Data quality assurances
To ensure the quality of data at the beginning, a data collection tool was pre-tested on 5% of the calculated sample size at Injibara General Hospital, which is found about 200 km from the actual study setting. Then, necessary changes were made based on the gaps identified. The abstraction format was checked to the hospital documentation system to make sure that the agreement of the data abstraction format with the need for the study. Any error found during the process was corrected and changes were made to the last version of the data abstraction format. Training on record review was given to the data collectors and supervisors for one day before the actual data collection. All collected data were reviewed for completeness and consistency during data cleaning and analysis.

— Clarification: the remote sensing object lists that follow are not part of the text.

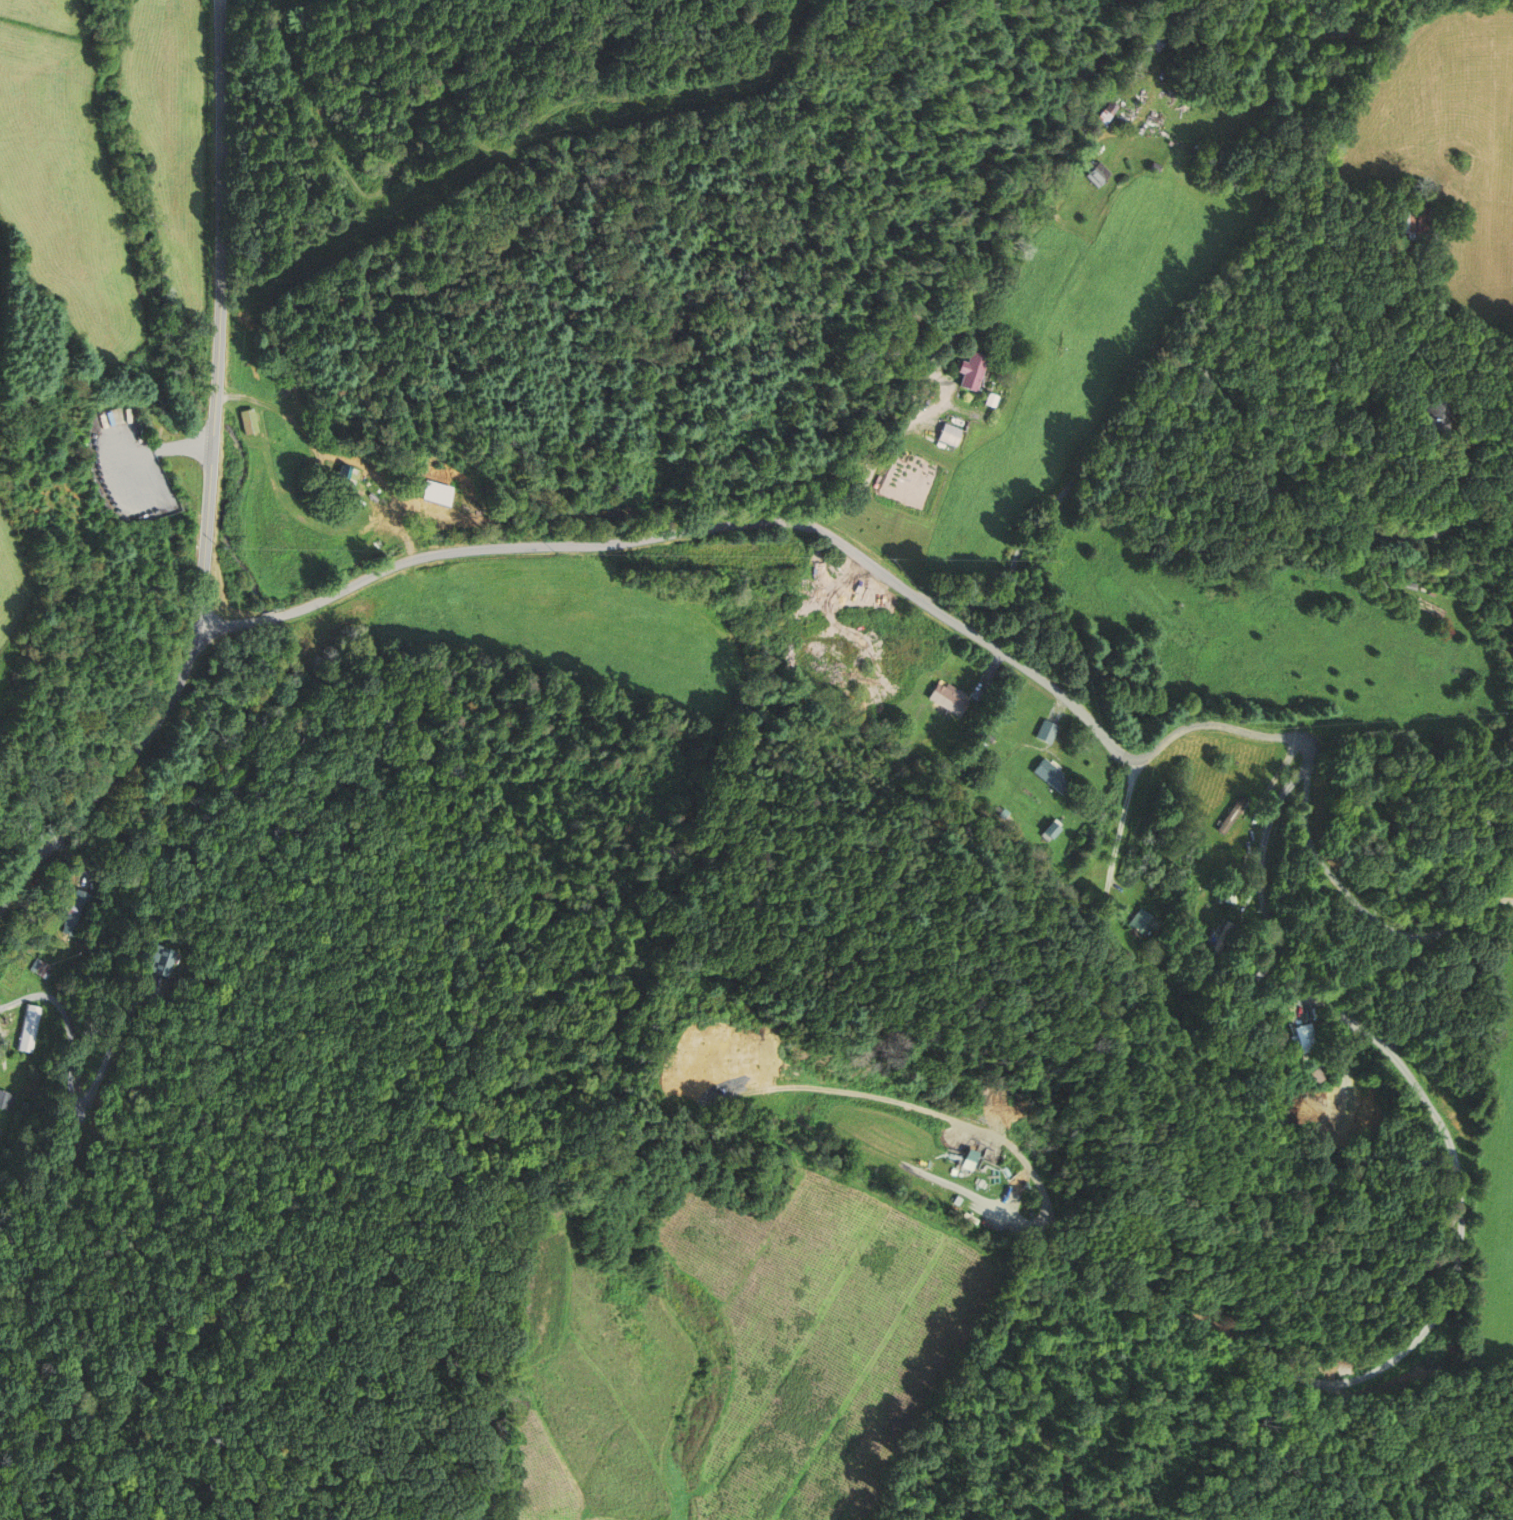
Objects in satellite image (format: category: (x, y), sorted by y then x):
building: (1156, 45)
building: (1108, 113)
road: (482, 144)
building: (1098, 175)
road: (1292, 193)
building: (1429, 219)
building: (1414, 221)
road: (1193, 363)
building: (973, 371)
building: (1439, 414)
building: (247, 421)
building: (948, 434)
building: (343, 482)
road: (210, 485)
building: (1384, 579)
road: (269, 617)
road: (230, 624)
building: (945, 700)
building: (1045, 732)
building: (1049, 777)
road: (1259, 811)
building: (1234, 814)
road: (1124, 818)
road: (1327, 867)
building: (76, 913)
building: (1139, 923)
building: (1222, 941)
building: (162, 960)
building: (40, 969)
building: (29, 1029)
building: (1305, 1038)
road: (69, 1091)
building: (6, 1101)

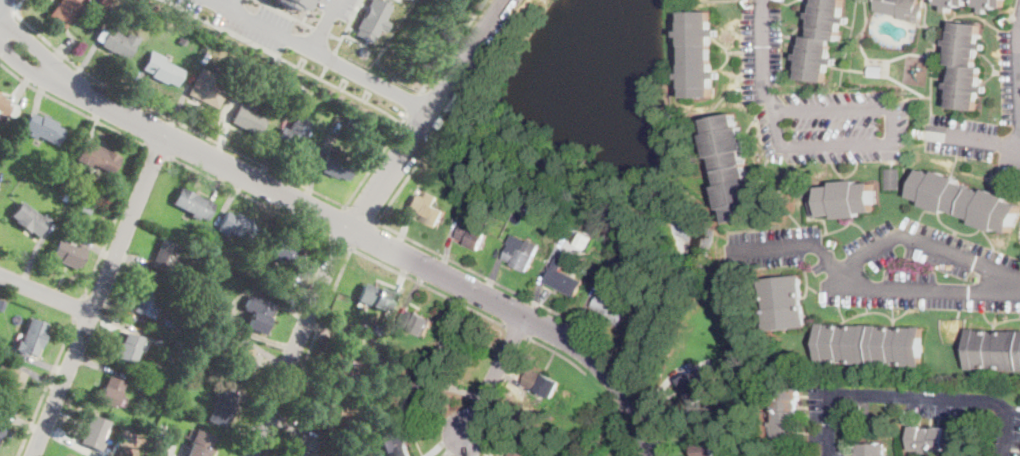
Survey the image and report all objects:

Data processing and analysis
Data were entered into Epi-Data version 4.2 after checking for completeness, and then the data were cleaned and transferred to STATA 14 statistical software for analysis. Schoenfeld residual analysis (global test) was used to show the cox proportional hazard model assumption validity. Predictors of time to recovery were identified using bivariable and multivariable cox proportional hazard models (CPHM). All independent variables that had a P value less than 0.25 in the bivariable analysis were considered as candidate variables for the multivariable analysis. The output of the multivariable CPHM was presented using adjusted hazard ratios with the respective 95% confidence intervals (CI) to measure the strength of association. Kaplan–Meier survival estimator was used to estimate median recovery time, while log-rank tests to compare time to recovery between groups. Before running the cox regression model, assumption of proportional- hazards and multi-collinearity were checked. The Cox Snell residual was used to assess model fitness and proportional hazard assumption.
Ethical Considerations
An ethical approval letter was obtained from the Institutional Research Ethics Review Committee of college of health science, Debre Markos University. Following the approval, an official letter of cooperation was written to the concerned bodies by the college to facilitate the support and commitment of responsible bodies. Permission was obtained from the hospital medical director and department of gynecology and obstetrics/maternity. As the study was conducted through review of chart records, the individual patients were not subjected to any harm and personal identifiers during data collection and confidentiality was maintained through not recording the name of the participant on the checklist.